Make sure you have a way of documenting this process either through post-its, notes, paper, anything. Your mind starts forming strange connections and eventually you will find interesting ideas to utilise.

4. …and then trim

It’s easy to think to start adding every single feature you can come up with and try to target everyone from all ages. However, the next step is crucial – you have to trim your idea and focus primarily on it’s unique feature.

There is elegance in simplicity but also, this allows you to make that one feature really refined and interesting. Furthermore, bear in mind that in these particular types of events, you have a very limited amount of time to present an idea, so objectivity and simplicity are key.

5. Exploration of diversity

Hackathons tend to have a range of different skill sets within their participants. Data analysts, strategists, UX experts, designers, developers, marketers and so on.

This means that they require a strong team spirit and the need to explore and capitalise upon everyone’s strengths. Similarly, it’s about recognising a group’s flaws and avoiding them on the idea prototyping.

6. To break your routine

Inspiration comes from all places, in a Hackathon, it comes from a new context, a break from one’s routine that presents no boundaries to what’s possible.

Breaking a routine can also allow you to discover aspects of your skill set that particularly excite you and bring them to your daily work.

7. To learn and share knowledge

IMG_20170210_185338-2There are opportunities to learn and share everywhere. Sometimes, we tend to be either full of ourselves that we forget to share with and learn from others. These types of event are not meant for that.

They are humbling experiences where you grow from every single interaction. You realise your weaknesses and strengths and discover ways of allowing others to do the same. It’s all about communication, teamwork and positive interactions.

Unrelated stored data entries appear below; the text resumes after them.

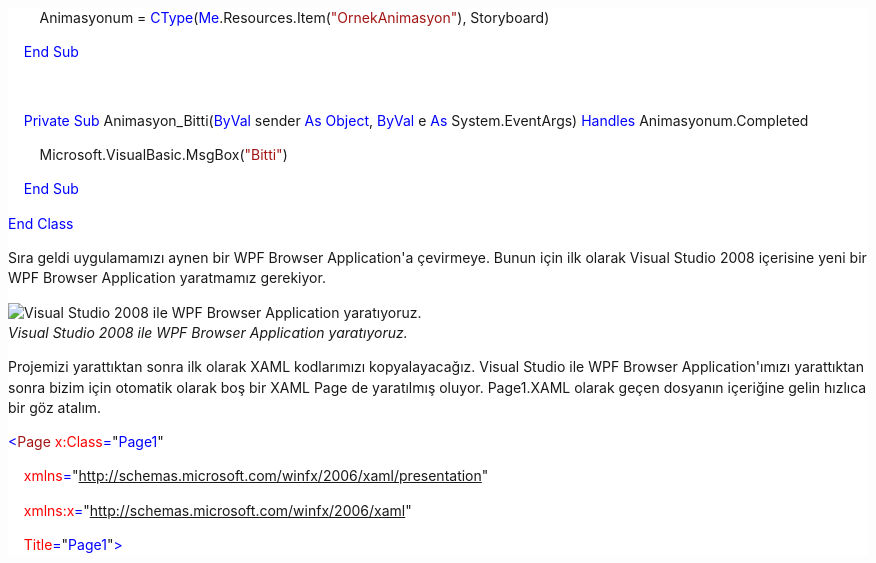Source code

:         Animasyonum = <span style="color: blue;">CType</span>(<span
style="color: blue;">Me</span>.Resources.Item(<span
style="color: #a31515;">"OrnekAnimasyon"</span>), Storyboard)

    <span style="color: blue;">End</span> <span
style="color: blue;">Sub</span>

 

    <span style="color: blue;">Private</span> <span
style="color: blue;">Sub</span> Animasyon\_Bitti(<span
style="color: blue;">ByVal</span> sender <span
style="color: blue;">As</span> <span style="color: blue;">Object</span>,
<span style="color: blue;">ByVal</span> e <span
style="color: blue;">As</span> System.EventArgs) <span
style="color: blue;">Handles</span> Animasyonum.Completed

        Microsoft.VisualBasic.MsgBox(<span
style="color: #a31515;">"Bitti"</span>)

    <span style="color: blue;">End</span> <span
style="color: blue;">Sub</span>

<span style="color: blue;">End</span> <span
style="color: blue;">Class</span>

Sıra geldi uygulamamızı aynen bir WPF Browser Application'a çevirmeye.
Bunun için ilk olarak Visual Studio 2008 içerisine yeni bir WPF Browser
Application yaratmamız gerekiyor.

![Visual Studio 2008 ile WPF Browser Application
yaratıyoruz.](../media/XBAP_-_WPF_Browser_Application/10112007_2.png)\
*Visual Studio 2008 ile WPF Browser Application yaratıyoruz.*

Projemizi yarattıktan sonra ilk olarak XAML kodlarımızı kopyalayacağız.
Visual Studio ile WPF Browser Application'ımızı yarattıktan sonra bizim
için otomatik olarak boş bir XAML Page de yaratılmış oluyor. Page1.XAML
olarak geçen dosyanın içeriğine gelin hızlıca bir göz atalım.

<span style="color: blue;">\<</span><span
style="color: #a31515;">Page</span><span style="color: blue;">
</span><span style="color: red;">x:Class</span><span
style="color: blue;">=</span>"<span style="color: blue;">Page1</span>"

<span style="color: blue;">    </span><span
style="color: red;">xmlns</span><span
style="color: blue;">=</span>"<span
style="color: blue;">http://schemas.microsoft.com/winfx/2006/xaml/presentation</span>"

<span style="color: blue;">    </span><span
style="color: red;">xmlns:x</span><span
style="color: blue;">=</span>"<span
style="color: blue;">http://schemas.microsoft.com/winfx/2006/xaml</span>"

<span style="color: blue;">    </span><span
style="color: red;">Title</span><span
style="color: blue;">=</span>"<span
style="color: blue;">Page1</span>"<span style="color: blue;">\></span>
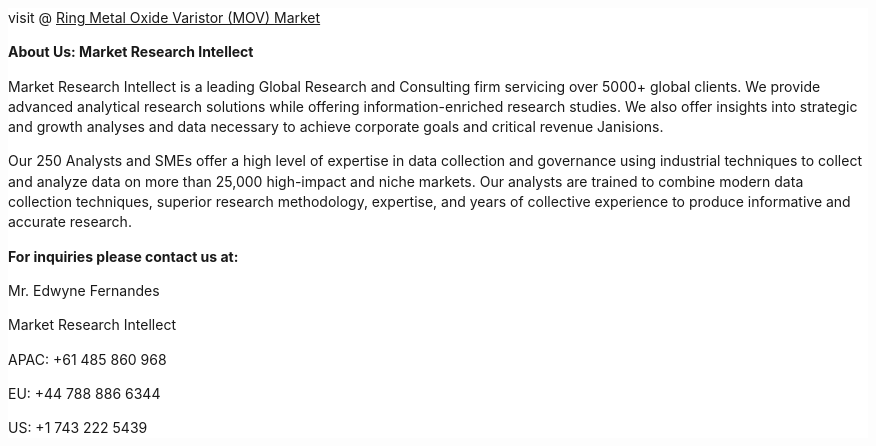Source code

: visit&nbsp;@</strong>&nbsp;</span><span class="font-[700]"><a href="https://www.marketresearchintellect.com/product/ring-metal-oxide-varistor-mov-market/?utm_source=Linkedin&utm_medium=832" target="_blank" data-tracking-control-name="article-ssr-frontend-pulse_little-text-block" data-tracking-will-navigate="" data-test-link="">Ring Metal Oxide Varistor (MOV) Market</a></span></p><p><strong><span class="font-[700]">About Us: Market Research Intellect</span></strong></p><p><span class="">Market Research Intellect is a leading Global Research and Consulting firm servicing over 5000+ global clients. We provide advanced analytical research solutions while offering information-enriched research studies.&nbsp;</span>We also offer insights into strategic and growth analyses and data necessary to achieve corporate goals and critical revenue Janisions.</p><p><span class="">Our 250 Analysts and SMEs offer a high level of expertise in data collection and governance using industrial techniques to collect and analyze data on more than 25,000 high-impact and niche markets. Our analysts are trained to combine modern data collection techniques, superior research methodology, expertise, and years of collective experience to produce informative and accurate research.</span></p><p><strong>For inquiries please contact us at:</strong></p><p>Mr. Edwyne Fernandes</p><p>Market Research Intellect</p><p>APAC: +61 485 860 968</p><p>EU: +44 788 886 6344</p><p>US: +1 743 222 5439</p>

A group may be stuck on a particular question that you might be able to help. There are only good things coming from collaboration. Give it your best and stretch.

 Final thoughts

Hackathons all have common elements but each has its unique approach. The key is to participate and really understand the challenge at hand.

Make sure you prepare beforehand and think of what you can bring to the table. Be humble, engage, socialise and network but more importantly, have fun.

Hackathons are quite intense experiences. Everyday working life can’t be a hackathon but keeping the mindset of creativity, objectivity and collaboration is something to maintain and build on for the success of  your future projects.